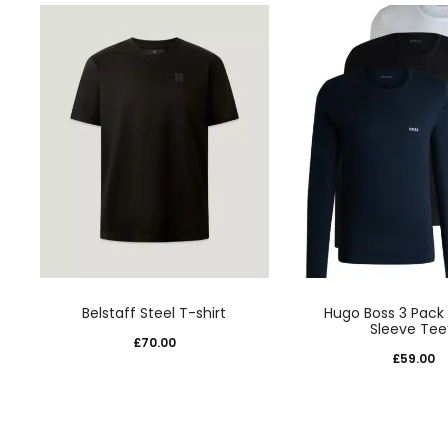
This
This
Belstaff Steel T-shirt
Hugo Boss 3 Pack
product
prod
Sleeve Tee
£
70.00
has
has
£
59.00
multiple
mult
variants.
varia
The
The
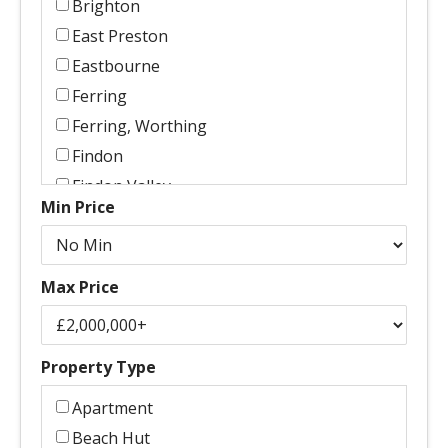
Brighton
East Preston
Eastbourne
Ferring
Ferring, Worthing
Findon
Findon Valley
Min Price
Goring
Goring By Sea
Goring, Worthing
Max Price
Goring-By-Sea
Goring-By-Sea, Worthing
Hassocks
Property Type
Haywards Heath
Apartment
High Salvington, Worthing
Beach Hut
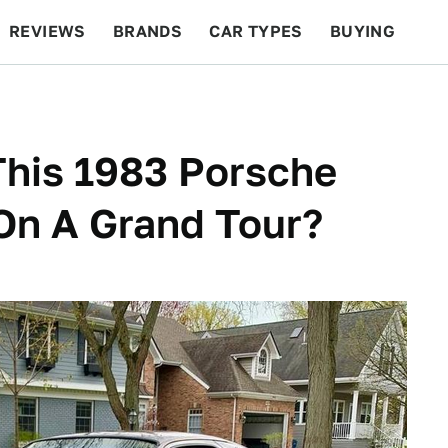
REVIEWS
BRANDS
CAR TYPES
BUYING
BEYOND CARS
RACING
QOTD
FEATURES
This 1983 Porsche
On A Grand Tour?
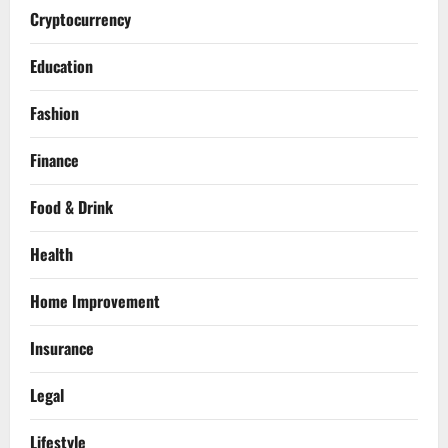
Cryptocurrency
Education
Fashion
Finance
Food & Drink
Health
Home Improvement
Insurance
Legal
Lifestyle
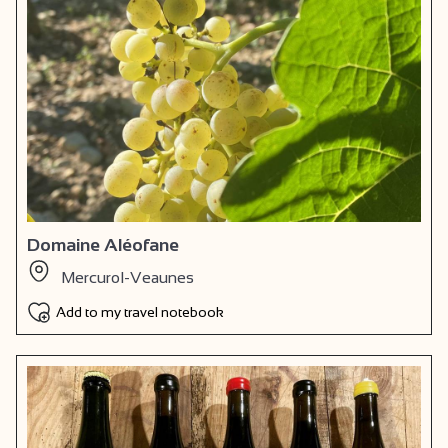
Domaine Aléofane
Mercurol-Veaunes
Add to my travel notebook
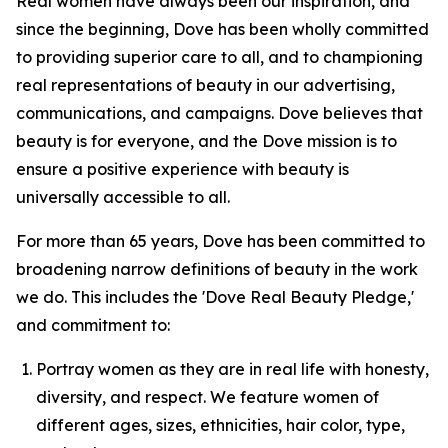
Real women have always been our inspiration, and
since the beginning, Dove has been wholly committed
to providing superior care to all, and to championing
real representations of beauty in our advertising,
communications, and campaigns. Dove believes that
beauty is for everyone, and the Dove mission is to
ensure a positive experience with beauty is
universally accessible to all.
For more than 65 years, Dove has been committed to
broadening narrow definitions of beauty in the work
we do. This includes the 'Dove Real Beauty Pledge,'
and commitment to:
Portray women as they are in real life with honesty,
diversity, and respect. We feature women of
different ages, sizes, ethnicities, hair color, type,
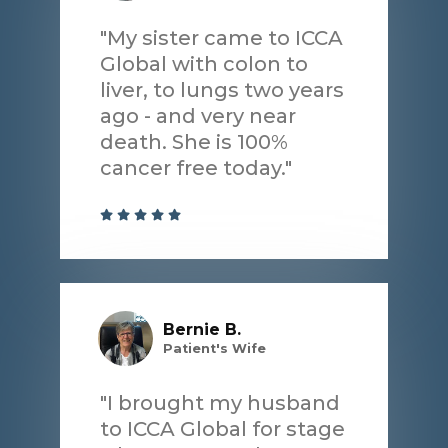
"My sister came to ICCA
Global with colon to
liver, to lungs two years
ago - and very near
death. She is 100%
cancer free today."
Bernie B.
Patient's Wife
"I brought my husband
to ICCA Global for stage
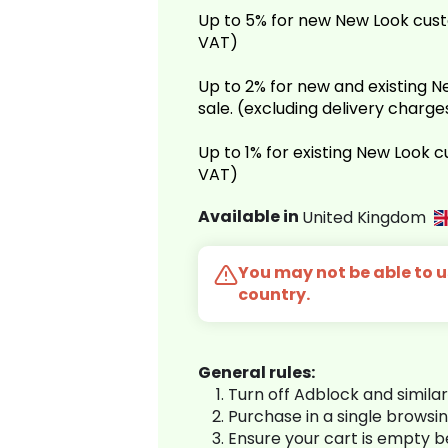
Up to 5% for new New Look cust
VAT)
Up to 2% for new and existing
sale. (excluding delivery charg
Up to 1% for existing New Look 
VAT)
Available in
United Kingdom
You may not be able to us
country.
General rules:
Turn off Adblock and simila
Purchase in a single browsi
Ensure your cart is empty 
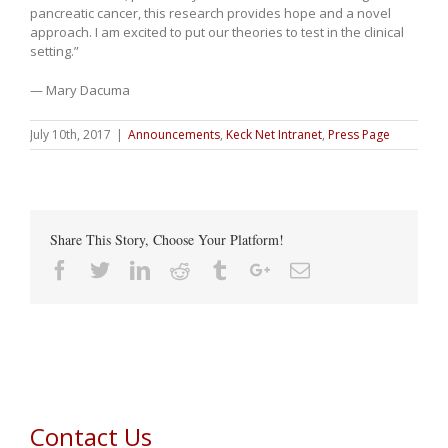
pancreatic cancer, this research provides hope and a novel
approach. I am excited to put our theories to test in the clinical
setting.”
— Mary Dacuma
July 10th, 2017
|
Announcements
,
Keck Net Intranet
,
Press Page
Share This Story, Choose Your Platform!
Facebook
Twitter
Linkedin
Reddit
Tumblr
Google+
Email
Contact Us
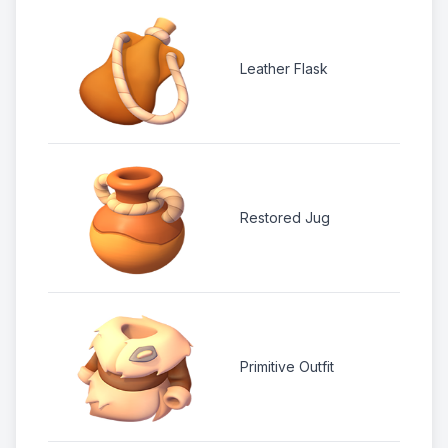
2
Leather Flask
1 
2 
Restored Jug
1 
2
Primitive Outfit
1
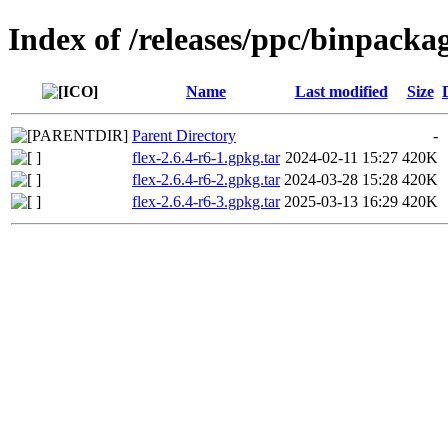
Index of /releases/ppc/binpackag
Name
Last modified
Size
Parent Directory
-
flex-2.6.4-r6-1.gpkg.tar
2024-02-11 15:27
420K
flex-2.6.4-r6-2.gpkg.tar
2024-03-28 15:28
420K
flex-2.6.4-r6-3.gpkg.tar
2025-03-13 16:29
420K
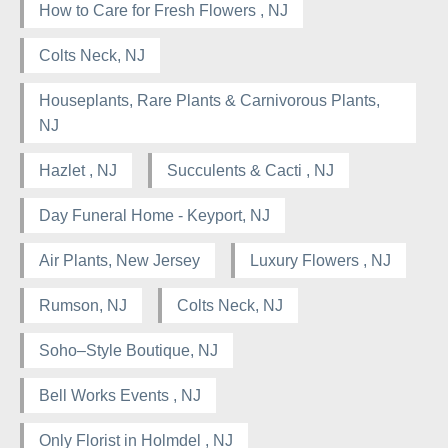
How to Care for Fresh Flowers , NJ
Colts Neck, NJ
Houseplants, Rare Plants & Carnivorous Plants,
NJ
Hazlet , NJ
Succulents & Cacti , NJ
Day Funeral Home - Keyport, NJ
Air Plants, New Jersey
Luxury Flowers , NJ
Rumson, NJ
Colts Neck, NJ
Soho–Style Boutique, NJ
Bell Works Events , NJ
Only Florist in Holmdel , NJ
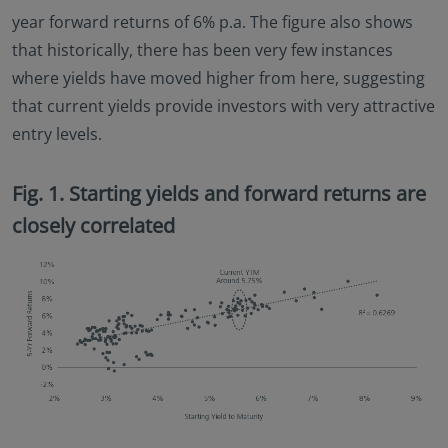
year forward returns of 6% p.a. The figure also shows
that historically, there has been very few instances
where yields have moved higher from here, suggesting
that current yields provide investors with very attractive
entry levels.
Fig. 1. Starting yields and forward returns are
closely correlated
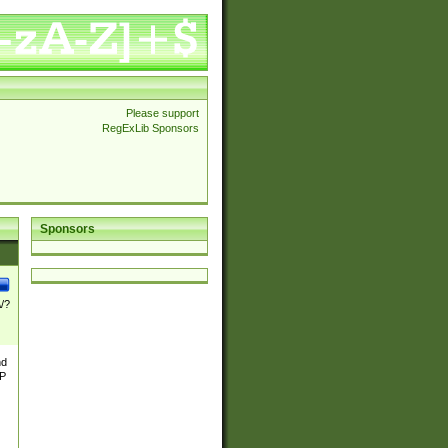
Please support
RegExLib Sponsors
Sponsors
\/?
nd
TP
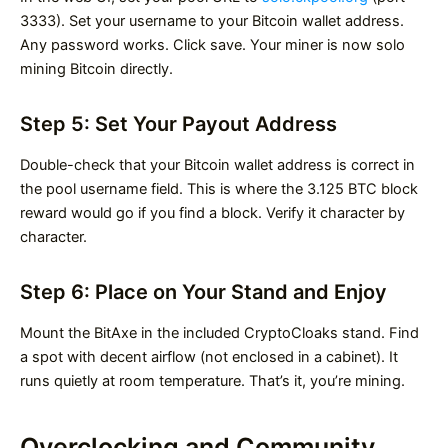
3333). Set your username to your Bitcoin wallet address.
Any password works. Click save. Your miner is now solo
mining Bitcoin directly.
Step 5: Set Your Payout Address
Double-check that your Bitcoin wallet address is correct in
the pool username field. This is where the 3.125 BTC block
reward would go if you find a block. Verify it character by
character.
Step 6: Place on Your Stand and Enjoy
Mount the BitAxe in the included CryptoCloaks stand. Find
a spot with decent airflow (not enclosed in a cabinet). It
runs quietly at room temperature. That’s it, you’re mining.
Overclocking and Community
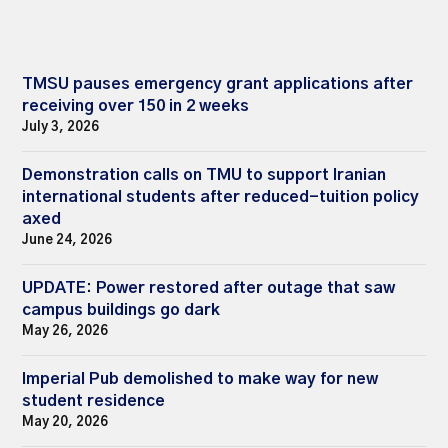
TMSU pauses emergency grant applications after
receiving over 150 in 2 weeks
July 3, 2026
Demonstration calls on TMU to support Iranian
international students after reduced-tuition policy
axed
June 24, 2026
UPDATE: Power restored after outage that saw
campus buildings go dark
May 26, 2026
Imperial Pub demolished to make way for new
student residence
May 20, 2026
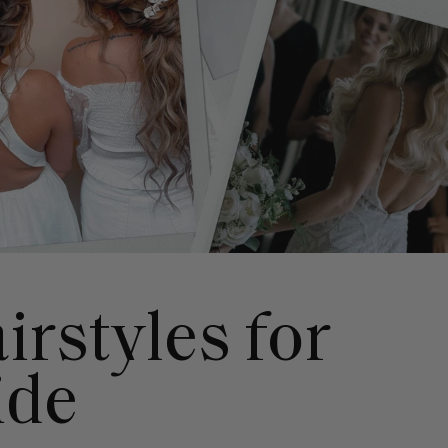
irstyles for
ide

- - - - -

= ACTION ITEM =
Above are the records; restate exactly the lines from the one containing "Hazlet , NJ" through the one containing "year forward returns", keeping pictures out.

= RESPONSE =
Hazlet , NJ
Succulents & Cacti , NJ
Day Funeral Home - Keyport, NJ
Air Plants, New Jersey
Luxury Flowers , NJ
Rumson, NJ
Colts Neck, NJ
Soho–Style Boutique, NJ
Bell Works Events , NJ
Only Florist in Holmdel , NJ
year forward returns of 6% p.a. The figure also shows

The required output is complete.